Greg Logins Jr

BBC Bascharage Hedgehogs
- Position: Forward
- League: Luxembourg

Personal information
- Born: March 16, 1988 (age 38) Sodus, New York
- Nationality: American
- Listed height: 6 ft 8 in (2.03 m)
- Listed weight: 205 lb (93 kg)

Career information
- High school: Sodus High School (Sodus, New York) Kent School (post graduate)
- College: Canisius College (Buffalo, New York) (2007–2011)
- Playing career: 2011–present

Career history
- 2011–2012: Mexico Barreteros de Zacatecas
- 2012: Morocco RST Tangier
- 2012–2014: Finland Lappeenrannan NMKY
- 2014–2015: Japan Rizing Zephyr Fukuoka
- 2015: Finland Espoon Honka
- 2015–2016: Germany BV Chemnitz 99
- 2016–2017: Israel Ramat Hasharon
- 2017: Argentina Club Ciclista Olímpico
- 2017–2018: Germany Hamburg Towers
- 2018: Denmark Team FOG Næstved
- 2019-2020: Germany Bayer Giants Leverkusen
- 2020-2022: Luxembourg BBC Bascharage Hedgehogs

= Greg Logins Jr =

American basketball player

Gregory Mark Logins Jr (born March 16, 1988) is an American professional basketball player. He was born in Sodus, New York to Greg Logins Sr and Shirley Jackson. He has four siblings, Denzell, Shamar, Alexis and Kiera.
At Canisius College (Buffalo, New York) he obtained an Undergraduate degree in Physical Education and Health as well as a master's degree in Sports Administration in 2011. He is in his fourteenth overall season as a professional basketball player.

==Early career==
Logins' success started in high school with the Sodus Spartans, which he helped lead to a league title as well as a New York State Championship Title in 2005, in which they held a record of 27-0. He was named to the first team New York State as a junior and was named State Champion Most Valuable Player. In his senior year, he helped the team win another season title. Logins was named player of the week 15 times as well as Most Valuable Player of the year. Furthermore, he made the Mc Donald's All Star Game Rochester and was named to the all first team Greater Rochester. Until this day, Logins holds the record for most rebounds during an All Star game (25).

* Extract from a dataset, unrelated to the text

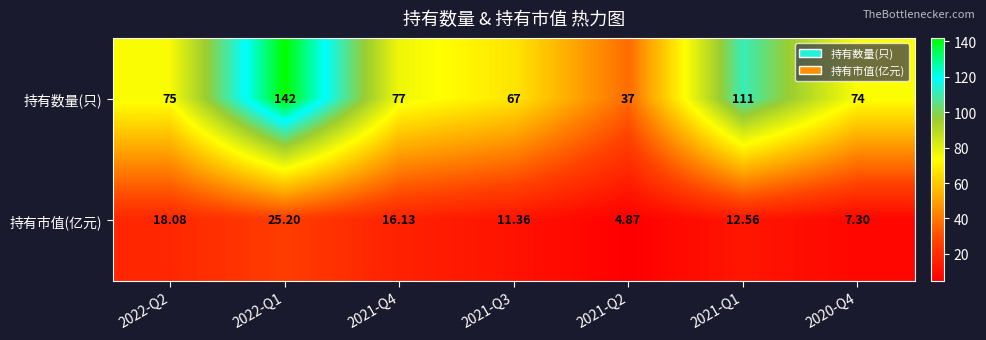

Is the value of 持有数量(只) at 2021-Q2 greater than the value of 持有市值(亿元) at 2021-Q4?

Yes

During his post-graduate year at Kent School in Connecticut, he was named captain of the team and Most Valuable Player of the season. Furthermore, he made the top 50 players of the state of Connecticut.

==College==
Logins Jr played College basketball for the Canisius Golden Griffins of the Canisius College in Buffalo, New York from 2007 until 2011. As a three-time team captain, he finished his career as one of five players in school history to score more than 1,200 career points and grab 750-plus career rebounds. Logins Jr ranks 15th in school history with 1,269 career points and fifth in career rebounds with 758 in 123 career games.

Further mentionable honors and achievements are:
- Freshman All-Mid-Major 1st Team of the country
- Three time Freshman Player of the Week
- 3rd Team all MAAC honors
- All MAAC 1st Team Academic Honors
- All Jesuit Academic Honors
- I-AAA ADA scholar-athlete
- 1,000 point club
- Over 700 rebound club
- Top 5 in rebounds grabbed in school history
- Player of the week eight times throughout his Division 1 career
- Canisius College Dean's list

==Professional career==
After starting off his rookie season in Mexico in 2011, where he became the top scorer, and best rebounder of the league, basketball took Logins Jr all around the globe. As of today, he played professional basketball in Morocco, Finland, Japan, Germany, Israel, Argentina, and Denmark. He had appearances in the playoffs four times, and made the 2nd team All Germany (2nd league), and was honored Player of the week multiple times.